18 caucus members of the National Party 10 votes needed to spill leadership
| Candidate | David Littleproud | Spill motion |
| Caucus vote | ≥10 | <10 |
| Seat | Maranoa (Qld) |  |
| Leader before election David Littleproud | Elected Leader David Littleproud |

= February 2026 National Party of Australia leadership spill motion =

Australian political party election

A leadership spill motion was launched on 2 February 2026 to vacate the leadership position of the National Party of Australia. Incumbent leader David Littleproud was re-elected, defeating the motion. The spill motion was moved by Queensland MP Colin Boyce, who initially called for a spill in January.

== Background ==
In the wake of the 2025 Bondi Beach shooting, the Albanese government introduced legislation to amend hate speech laws in Australia. Internal disputes within the Liberal–National Coalition over the issue to support the legislation precipitated Littleproud's announcement of the National Party's split from the Coalition.

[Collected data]
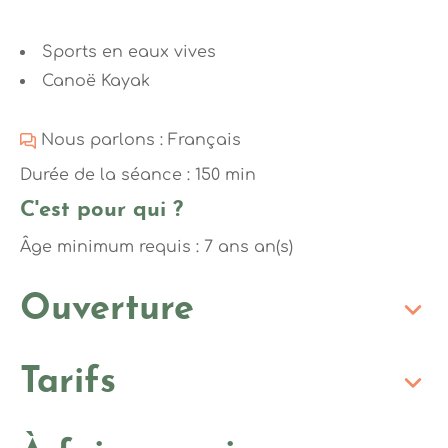
Sports en eaux vives
Canoë Kayak
Nous parlons : Français
Durée de la séance : 150 min
C'est pour qui ?
Âge minimum requis : 7 ans an(s)
Ouverture
Tarifs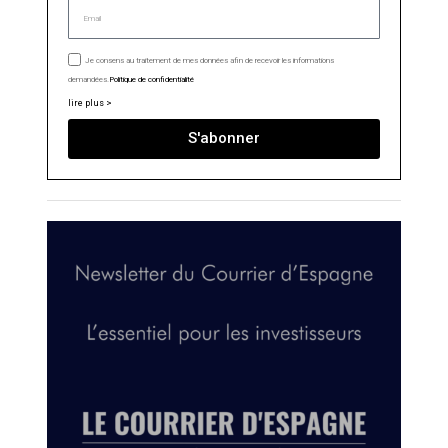
Je consens au traitement de mes données afin de recevoir les informations
demandées.
Politique de confidentialité
lire plus >
S'abonner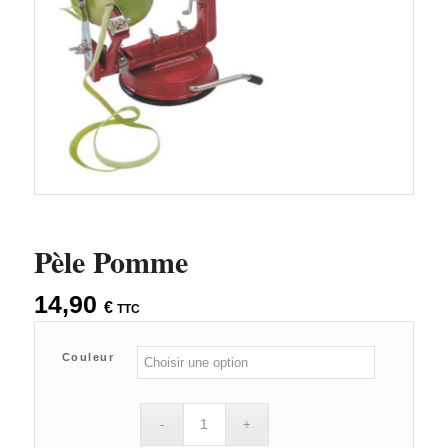
Pèle Pomme
14,90
€
TTC
Couleur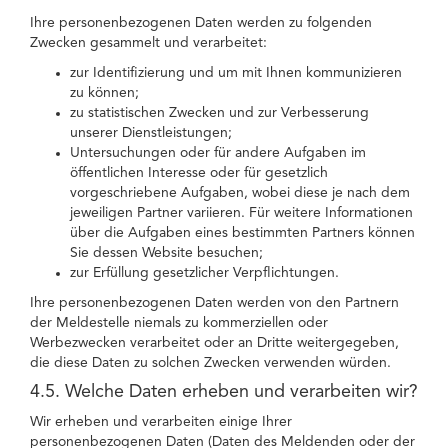
Ihre personenbezogenen Daten werden zu folgenden
Zwecken gesammelt und verarbeitet:
zur Identifizierung und um mit Ihnen kommunizieren
zu können;
zu statistischen Zwecken und zur Verbesserung
unserer Dienstleistungen;
Untersuchungen oder für andere Aufgaben im
öffentlichen Interesse oder für gesetzlich
vorgeschriebene Aufgaben, wobei diese je nach dem
jeweiligen Partner variieren. Für weitere Informationen
über die Aufgaben eines bestimmten Partners können
Sie dessen Website besuchen;
zur Erfüllung gesetzlicher Verpflichtungen.
Ihre personenbezogenen Daten werden von den Partnern
der Meldestelle niemals zu kommerziellen oder
Werbezwecken verarbeitet oder an Dritte weitergegeben,
die diese Daten zu solchen Zwecken verwenden würden.
4.5. Welche Daten erheben und verarbeiten wir?
Wir erheben und verarbeiten einige Ihrer
personenbezogenen Daten (Daten des Meldenden oder der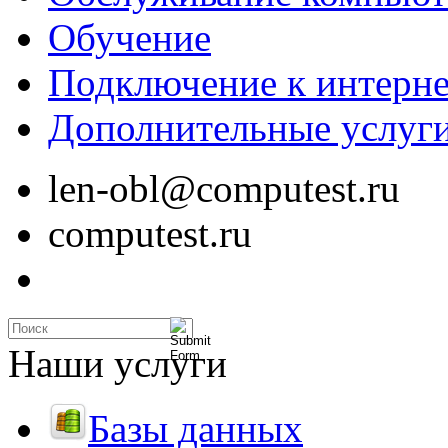
Обучение
Подключение к интерне
Дополнительные услуг
len-obl@computest.ru
computest.ru
Наши услуги
Базы данных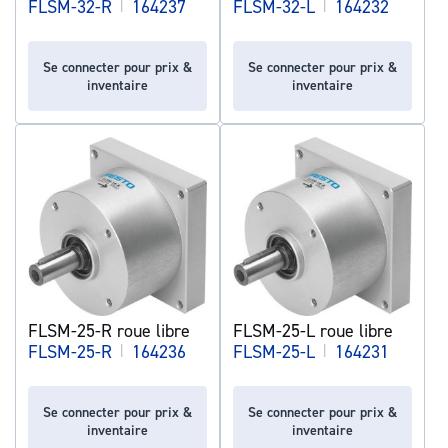
FLSM-32-R
|
164237
FLSM-32-L
|
164232
Se connecter pour prix &
Se connecter pour prix &
inventaire
inventaire
FLSM-25-R roue libre
FLSM-25-L roue libre
FLSM-25-R
|
164236
FLSM-25-L
|
164231
Se connecter pour prix &
Se connecter pour prix &
inventaire
inventaire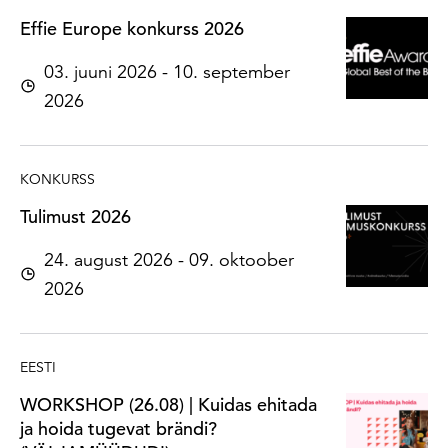
Effie Europe konkurss 2026
03. juuni 2026 - 10. september
2026
KONKURSS
Tulimust 2026
24. august 2026 - 09. oktoober
2026
EESTI
WORKSHOP (26.08) | Kuidas ehitada
ja hoida tugevat brändi?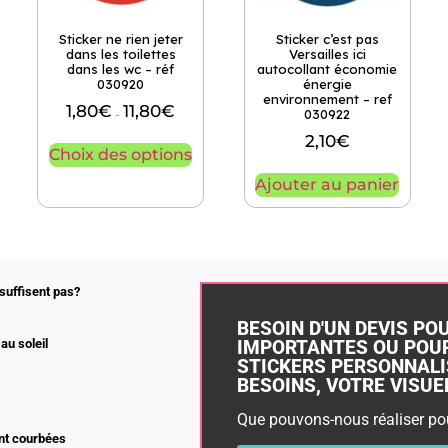
Sticker ne rien jeter
Sticker c’est pas
dans les toilettes
Versailles ici
dans les wc – réf
autocollant économie
030920
énergie
environnement – ref
1,80
€
11,80
€
030922
–
2,10
€
Choix des options
Ajouter au panier
suffisent pas?
BESOIN D'UN DEVIS PO
IMPORTANTES OU POUR
au soleil
STICKERS PERSONNALI
BESOINS, VOTRE VISUEL,
Que pouvons-nous réaliser po
nt courbées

* [EXERCISE BRIEF]
Write the next part of the text on the February 2026 National Party leadership spill motion, picking up after its final sentence. The entries have no connection to the text on the National Party leadership spill.

* [TASK RESULT]
This marked the second instance in one parliamentary term, and under Littleproud's leadership, where the Coalition split. The first split occurred on 20 May 2025, following the Labor Party's landslide victory at the 2025 election.

The Coalition split after all Nationals frontbenchers including Littleproud resigned from the shadow ministry in 'solidarity', after the resignation of senators Susan McDonald, Bridget McKenzie, and Ross Cadell, who were all shadow cabinet ministers at the time for voting against the official Coalition position. The following day, Littleproud announced that the Nationals would be leaving the Coalition, citing that "The Nationals cannot be part of a shadow ministry while Sussan Ley is the leader".

Following this, on 28 January 2026, Boyce announced that he would be challenging Littleproud for the leadership of the National Party of Australia, citing that leaving the Coalition was "political suicide", and stating that "David has made some bad decisions recently". This move to challenge Littleproud for the leadership was reportedly a surprise to National members.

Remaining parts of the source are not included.